Govindghat to Ghangharia

So while we went about our long trek [ that took us approximately 7 hours], wesaw the chopper make busy trips every 10 minutes. The trek was tough in bits, but fulfilling.

The last 4 kilometers were quite steep, but I had kept myself well fueled with bananas and dates- high-octane fuel for treks. On top of that, I had tanked up on Maggi, as soon as I reached the heart of Bhyundar valley. There are shops in frequent intervals. So it is pointless to lug a large lunch pack, or a big water bottle. Mountain springs have been channelized in taps that gushed the tastiest freshest water ever. Needless to say, the view was breathtaking and the route was quite busy. Because Ghangharia is also the last stop before Hemkund Saheb- the holy place for Sikhs. So, one tends to encounter a lot of pilgrims, and yes, a lot of horse/pony dung.



Thirsty trekker

As I reached Ghangharia around late afternoon, it started to drizzle. I met many merry sikhs, old and young, carrying on with “ wahe guru “ and big bright smiles. The drizzle had set a chill in, and I was thankful to reach the tiny hotel I was to stay for the next few days. A bucket of hot water and a hot meal later I was ready to explore the little town of Ghangharia.


Ghangharia, from end of village

Ghangharia – nestled among gigantic mountains, is quite the small base camp, with tiny hotels, sweet shops, a medical store or two, a big Gurdwara, and some other amenity stores. Since the place had no mobile connection, the PCO booths do good business as travelers line up to call home. Electricity has reached this village a few years back.


Documentary house

And the hotels thrive for like 6-8 months. Till it is time to shut down the village and go back to Govindghat or Joshimath, or even further down. There is a small documentary one can watch on Valley of flowers, run by a local NGO, that takes care of cleanliness in the region. After exploring a bit, I was ready to hit the bed by 8 pm. Next day, I was starting at 6 am.


As you enter the valley

After a good meal of porridge and poha, my day started at 6. 30 am. And I came back tired and happy by 6 in the evening. In those 11-12 hours, I got lost in a world right out of the pages of Enid Blyton.


Bright and beautiful

No words or pictures can do real justice. The place is so vast and sprinkled with bounties of nature that it is almost meditative. In early September, we managed to catch around 25 kinds of bloom.
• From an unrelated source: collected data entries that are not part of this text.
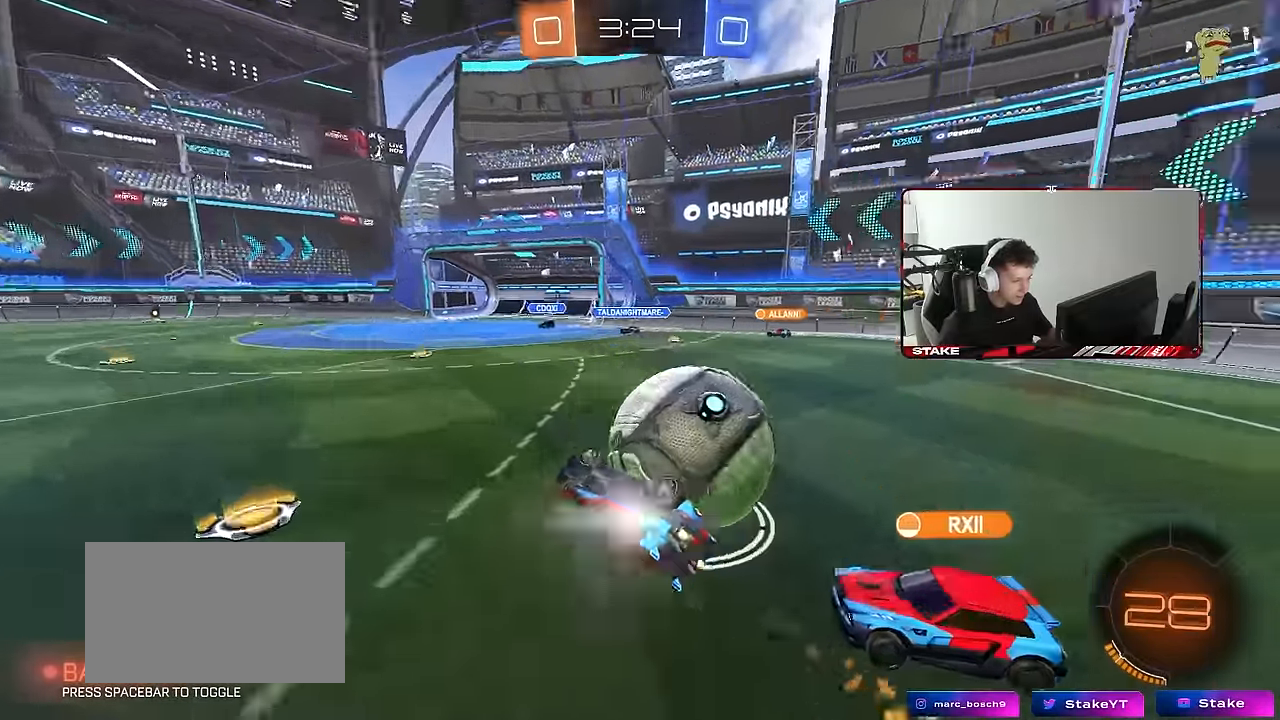
{"keys": ["a", "w"], "mouse": [], "events": [[150, "mouse_left", "up"], [333, "s", "up"], [333, "shift", "up"], [366, "d", "up"], [466, "a", "down"], [466, "w", "down"]]}
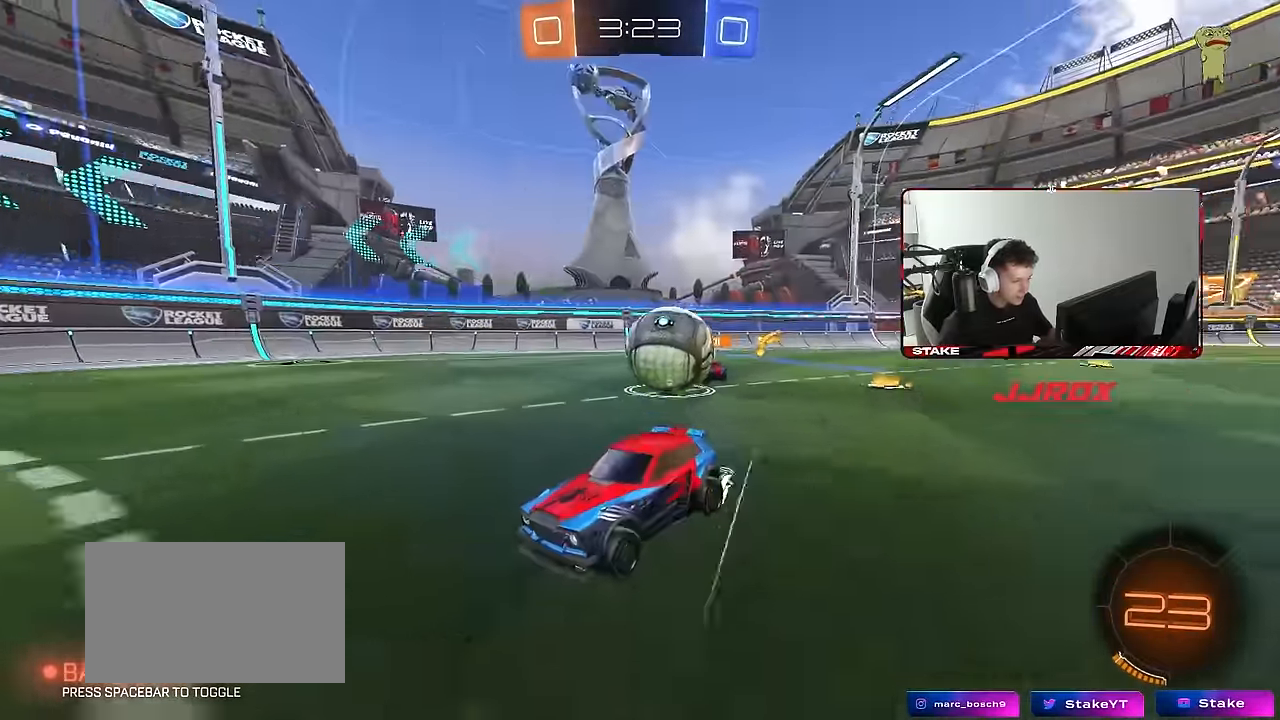
{"keys": ["a", "w"], "mouse": ["left"], "events": [[300, "mouse_left", "down"]]}
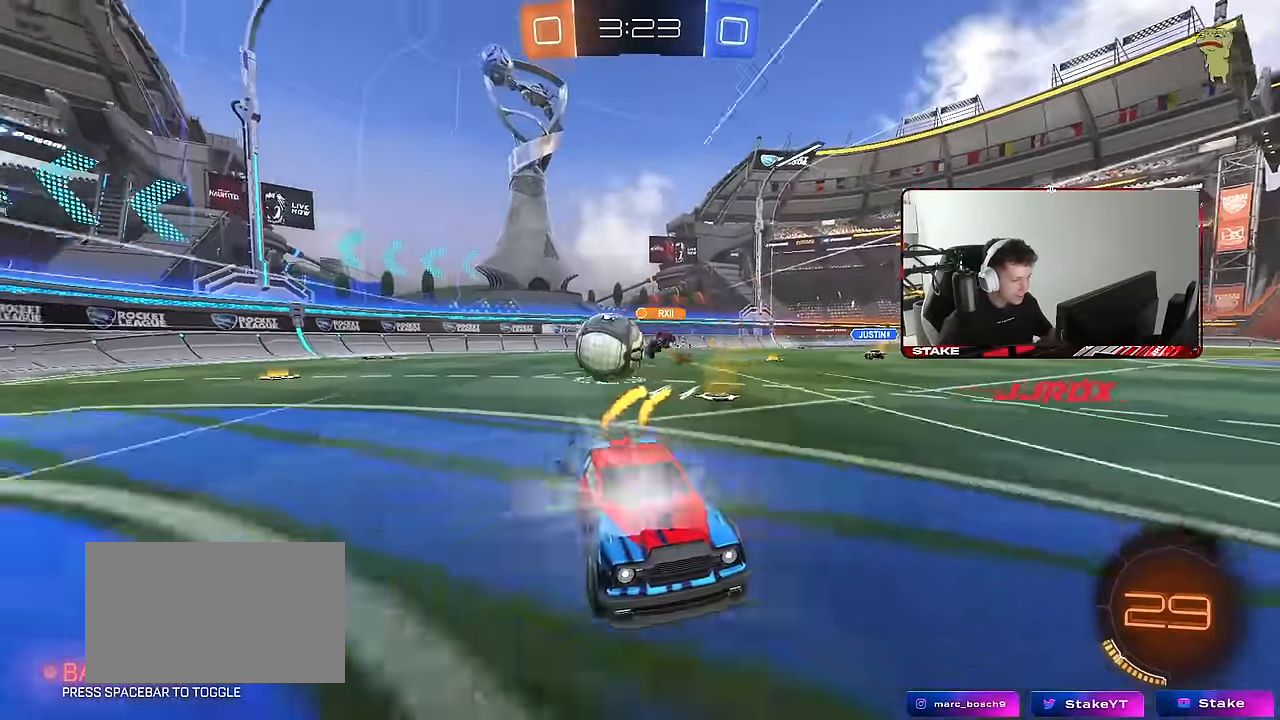
{"keys": ["d", "w"], "mouse": [], "events": [[133, "a", "up"], [133, "mouse_left", "up"], [166, "d", "down"], [216, "d", "up"], [266, "a", "down"], [450, "a", "up"], [500, "d", "down"]]}
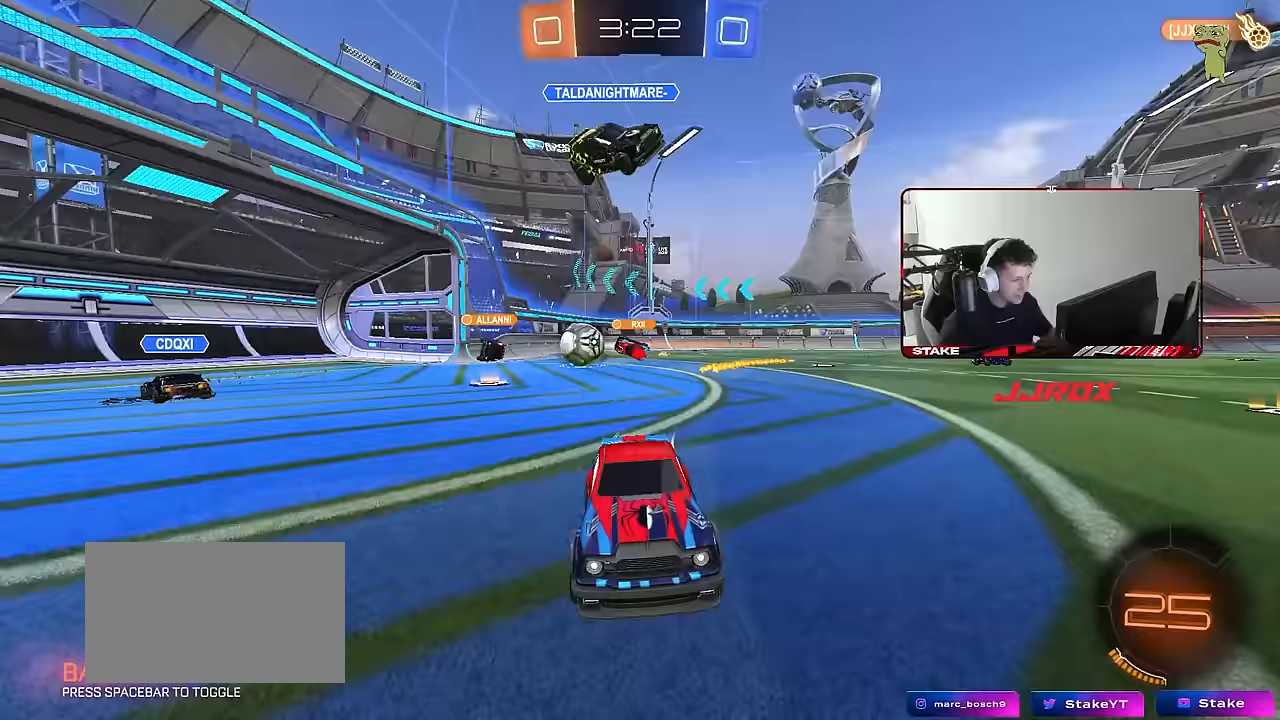
{"keys": ["d", "w"], "mouse": [], "events": [[183, "d", "up"], [467, "d", "down"]]}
It wasn’t enough for a greedy botanist I am sure, but for a tired city- heart like me, it was paradise.


The white bloom

I climbed steep incline, rested under a big rock, crossed many rushing waterfalls and streams, walked for ages through dense beds of flowers and foliage, without seeing a single person till as far as eyes can see. Stopped million times, to click or just take in the view, or sniff the fragrant air.

IMG_8516Lazed around on a green patch looking at white tufts of cotton clouds drift by, before further continuing towards the river bed. The point where every trekker soaks their tired feet in the ice cold water, and takes in the magnitude of nature in some much needed rest. This was my lunch point.
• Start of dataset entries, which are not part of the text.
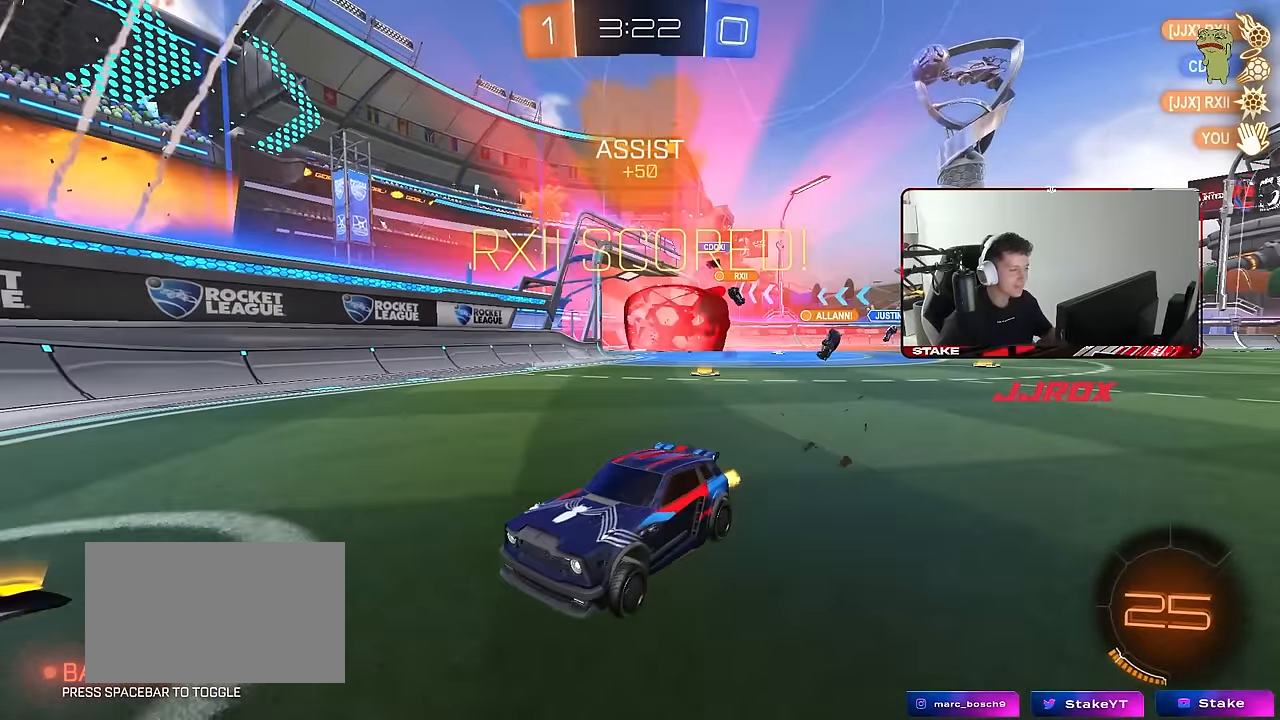
{"keys": ["d", "shift", "w"], "mouse": [], "events": [[100, "shift", "down"], [233, "shift", "up"], [417, "shift", "down"]]}
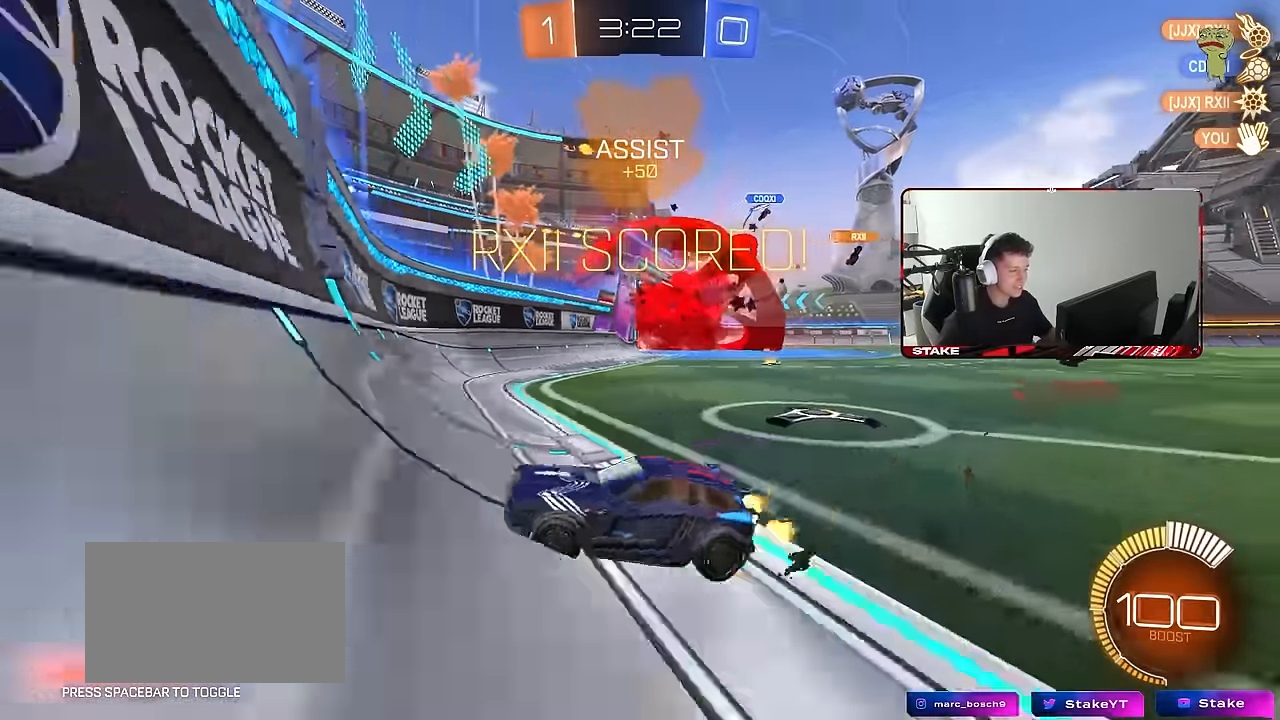
{"keys": ["d", "shift", "w"], "mouse": ["left", "right"], "events": [[17, "shift", "up"], [350, "mouse_right", "down"], [383, "shift", "down"], [433, "mouse_right", "up"], [483, "mouse_left", "down"], [483, "mouse_right", "down"]]}
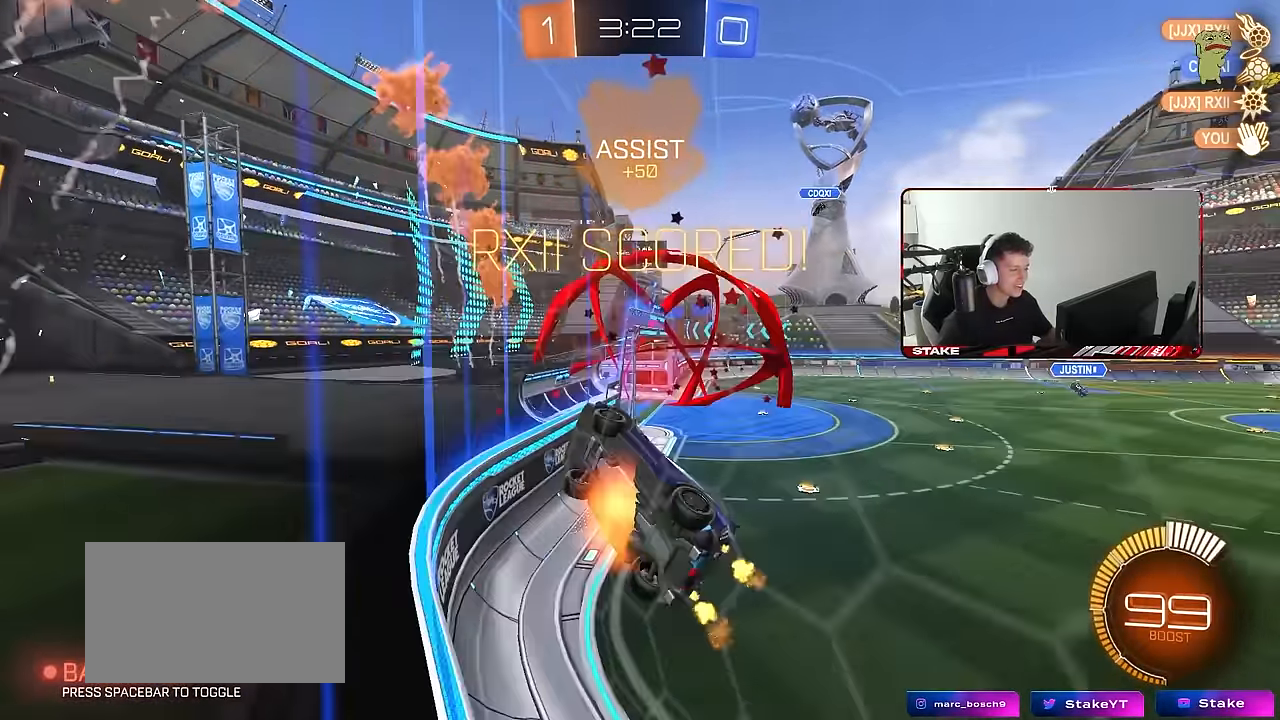
{"keys": ["d", "shift", "w"], "mouse": ["left"], "events": [[83, "s", "down"], [83, "w", "up"], [150, "mouse_right", "up"], [167, "mouse_left", "up"], [267, "s", "up"], [400, "w", "down"], [500, "mouse_left", "down"]]}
IMG_8749I rested, ate the picnic lunch and start heading back towards Ghangharia [ the gates to the valley close by 6 pm]. Tired, dirty and with a mind fresh with nothing but pretty images, that day, I felt like a child.

Broad itinerary:

Day 1: Dehli to Haridwar

Day 2: Haridwar to Govindghat: 10-12 hour by road

Day 3: Govindghat to Ghangharia- 10 km trek [ with 4-6 km moderate incline] 4 km by car.

Day 5: Ghangharia to Valley of flowers and back- 14 km- with 4-5 km steep incline

I went on to stay for Hemkund, Badrinath and Mana. But if one wants to get back immediately, then by day 5 they need to trek back to Govindghat. And by day 6, reach Haridwar, to carry on further.